» REQUIRED WORK
**1.** In the sermon transcript, shorten the section that starts "We were talking the other day" and ends "when you said you would marry me." Keep its main points.
**2.** Edit the sermon transcript, starting with "Invariably, when Holly" and going on through "the selection process.", replacing "selection process" with "choosing stage".
**3.** Answer these questions using the sermon transcript.
(a) According to the speaker, where did most of what he did right in marriage happen?
(b) What does Holly often say to the speaker?
(c) Which New Testament verse does the speaker teach about dating?

In this message, we learn how God challenges society’s expectations (and exceeds our own).

Invariably, when Holly and I speak
to people about dating or marriage,

which I don’t do it too much… The reason for it is
I feel like most of what I did right in marriage

was in the selection process.
I’m like, “Just pray. Pray that…”

I mean, because if you were married to
Holly, you would probably do pretty good too.

She is not hard to be married to. And I
mean that. Okay? You’re like, “Eh, you’re

just sucking up so she’ll kiss you today after
lunch and all that. You just want to look good.”

No, I’m serious about it. That’s really how I feel

about it, but I think she kind
of feels that way about me too.

We were talking the other day. I said, “I know
it’s hard to have me for a husband sometimes. I

know it’s hard. Not because I’m abusive or mean
or don’t love you, or anything like that, but

there’s so much you didn’t know about
me when you said you would marry me.”

She says this thing a lot of times. She says,
“I love everything there is to know about you.”

That makes me feel good. So, I always teach
(I know it’s an unusual Scripture to teach

about dating) from Matthew 13:44, to bring
a New Testament verse right alongside this

Old Testament story about Ruth and your
current situation. In Matthew 13:44,

it says, “The kingdom of heaven is
like treasure hidden in a field.

» PROVIDED INFORMATION
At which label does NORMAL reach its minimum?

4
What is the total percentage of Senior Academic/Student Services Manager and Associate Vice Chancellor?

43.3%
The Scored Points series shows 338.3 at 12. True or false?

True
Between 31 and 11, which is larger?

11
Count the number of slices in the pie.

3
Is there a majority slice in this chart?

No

...

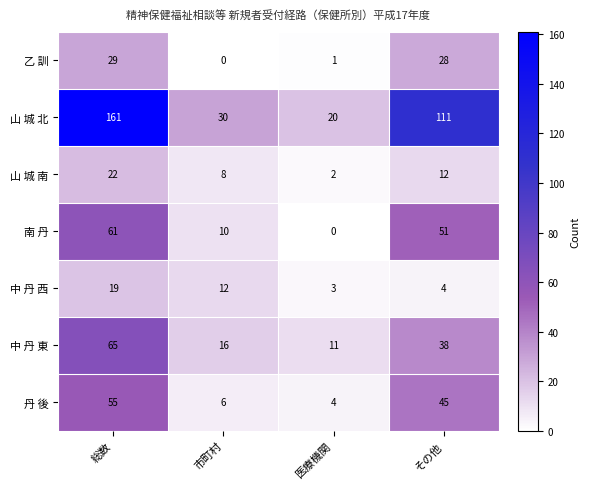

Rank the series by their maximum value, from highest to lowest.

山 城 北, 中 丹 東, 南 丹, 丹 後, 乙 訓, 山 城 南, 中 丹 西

» OUTPUTS BY TASK
**1.** The speaker recently told Holly he knows he can be hard to be married to. He said this wasn't because he is abusive, mean, or unloving, but because there was so much about him she didn't know when she agreed to marry him.

**2.**
Invariably, when Holly and I speak
to people about dating or marriage,

which I don’t do it too much… The reason for it is
I feel like most of what I did right in marriage

was in the choosing stage.

**3.**
(a) In the selection process.
(b) "I love everything there is to know about you."
(c) Matthew 13:44.